Contract designed for HUBZone
GSA is creating a contract specifically for IT vendors certified under SBA's HUBZone program
The General Services Administration on Dec. 7 announced the creation of the first governmentwide contract specifically for information technology vendors certified under the Small Business Administration's Historically Underutilized Business Zones (HUBZone) economic development program.
GSA's Federal Technology Service plans to release the solicitation in January for the five-year, multiple-award governmentwide acquisition contract (GWAC), which FTS will manage from its Small Business Solution Development Center in Kansas City, Mo.
The new contract will offer products and services in several areas, including Internet services, call centers, distance learning, videoconferencing, contingency planning and information assurance. GSA will award at least three, and no more than 10, contracts for each functional area.
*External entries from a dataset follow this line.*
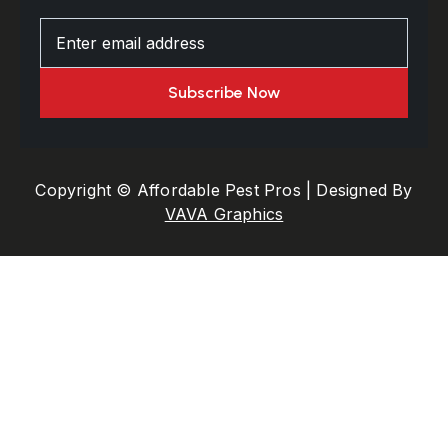
Copyright © Affordable Pest Pros | Designed By
VAVA Graphics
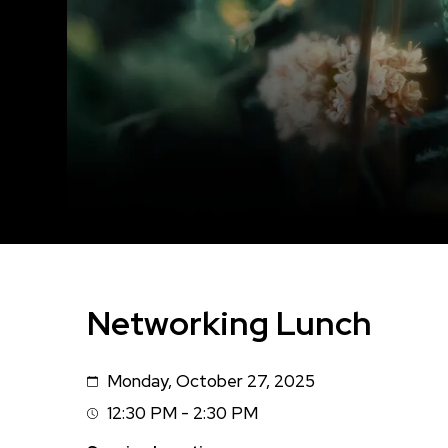
Networking Lunch
Monday, October 27, 2025
Date
12:30 PM - 2:30 PM
Session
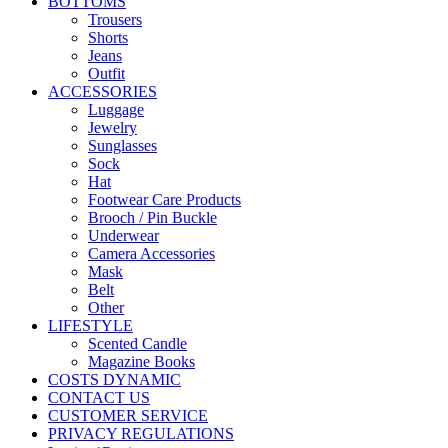
BOTTOMS
Trousers
Shorts
Jeans
Outfit
ACCESSORIES
Luggage
Jewelry
Sunglasses
Sock
Hat
Footwear Care Products
Brooch / Pin Buckle
Underwear
Camera Accessories
Mask
Belt
Other
LIFESTYLE
Scented Candle
Magazine Books
COSTS DYNAMIC
CONTACT US
CUSTOMER SERVICE
PRIVACY REGULATIONS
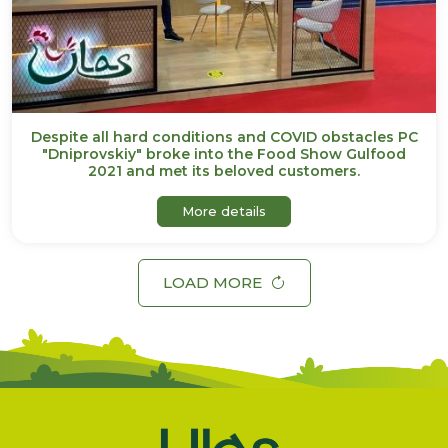
Despite all hard conditions and COVID obstacles PC
"Dniprovskiy" broke into the Food Show Gulfood
2021 and met its beloved customers.
about Despite all hard co
More details
LOAD MORE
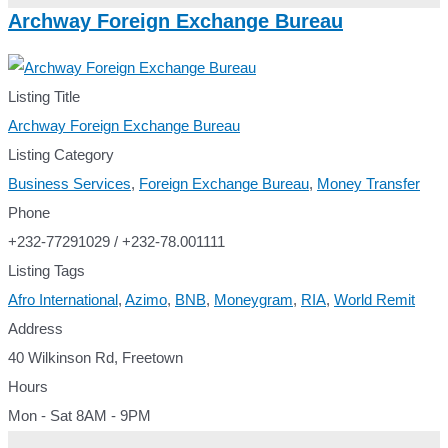
Archway Foreign Exchange Bureau
Listing Title
Archway Foreign Exchange Bureau
Listing Category
Business Services
,
Foreign Exchange Bureau
,
Money Transfer
Phone
+232-77291029 / +232-78.001111
Listing Tags
Afro International
,
Azimo
,
BNB
,
Moneygram
,
RIA
,
World Remit
Address
40 Wilkinson Rd, Freetown
Hours
Mon - Sat 8AM - 9PM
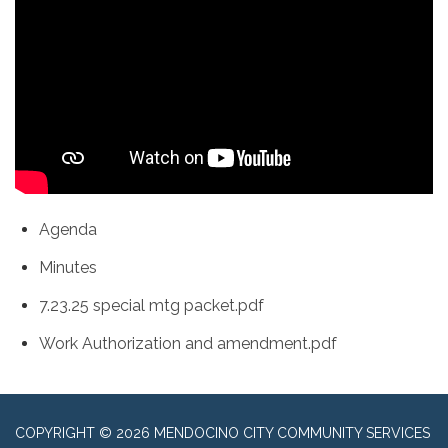
Agenda
Minutes
7.23.25 special mtg packet.pdf
Work Authorization and amendment.pdf
COPYRIGHT © 2026 MENDOCINO CITY COMMUNITY SERVICES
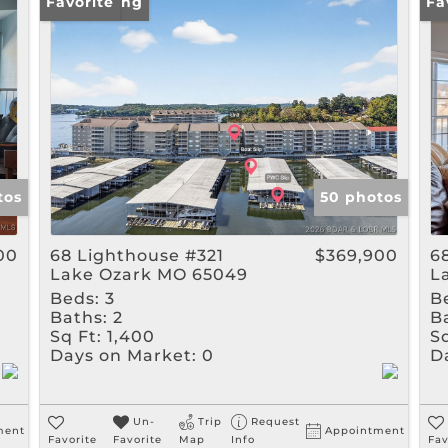
Rental
New Listing
Favorite
Ne
Fa
Show only Active Listin
tos
50 photos
00
68 Lighthouse #321
$369,900
6
Lake Ozark MO 65049
L
Beds:
3
B
Baths:
2
B
Sq Ft:
1,400
Sq
Days on Market:
0
D
Un-
Trip
Request
ment
Appointment
Favorite
Favorite
Map
Info
Fav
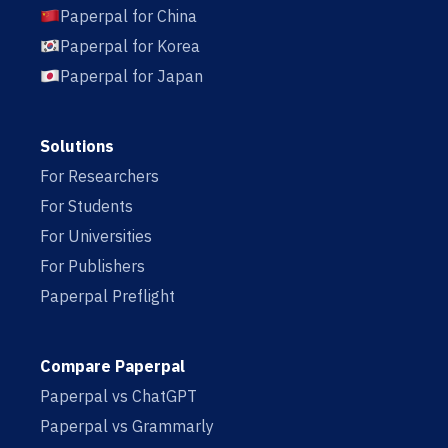
Paperpal for China
Paperpal for Korea
Paperpal for Japan
Solutions
For Researchers
For Students
For Universities
For Publishers
Paperpal Preflight
Compare Paperpal
Paperpal vs ChatGPT
Paperpal vs Grammarly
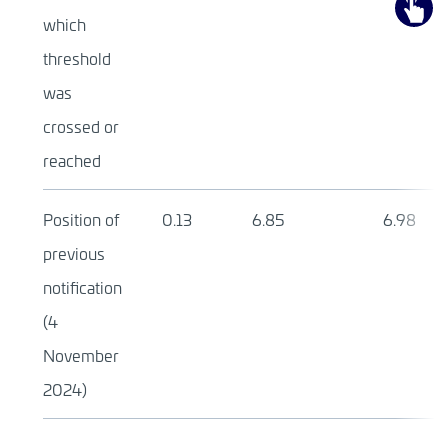
which
threshold
was
crossed or
reached
Position of
0.13
6.85
6.98
previous
notification
(4
November
2024)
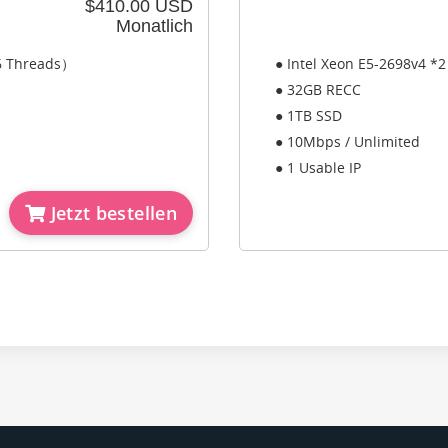
$410.00 USD
Monatlich
56 Threads）
● Intel Xeon E5-2698v4 *
● 32GB RECC
● 1TB SSD
● 10Mbps / Unlimited
● 1 Usable IP
Jetzt bestellen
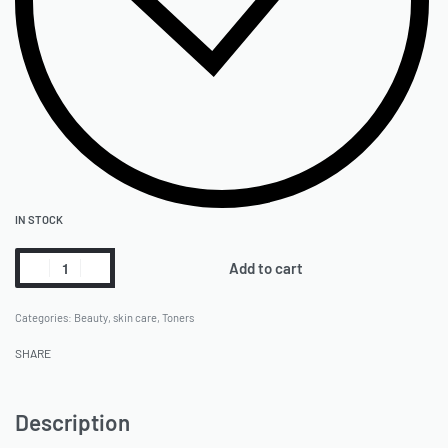
IN STOCK
Add to cart
Categories:
Beauty
,
skin care
,
Toners
SHARE
Description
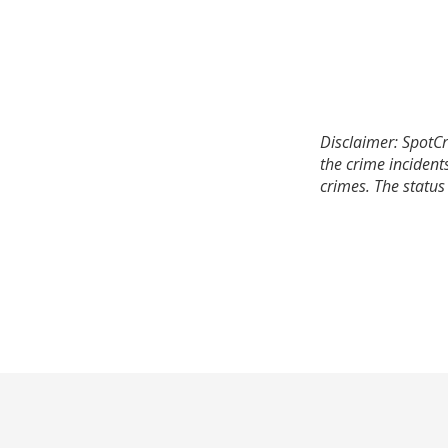
Disclaimer: SpotCr
the crime incident
crimes. The status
The HUBZone program started in 1998 as a way to boost economically distressed areas by awarding federal contracts to businesses located in those areas. Among the requirements to qualify, a business' main office must be located in a HUBZone — an area with high unemployment, low income or on a federally recognized American Indian reservation.
Since last year, all federal agencies are required to use the HUBZone program to fulfill small business contracting requirements. Of the 23 percent of federal contracting dollars that must go to small businesses, currently 2.5 percent — about $5 billion, according to SBA — must go to HUBZone contractors. That requirement will top out at 3 percent in fiscal 2003.
Agencies have fallen short on the HUBZone contracting requirement every year since the program's establishment in 1997, according to GSA. Creating a central vehicle for agency contracting officers to use to meet the federal requirement will make it easier for officials to meet the requirement in the IT area, according to the GSA release.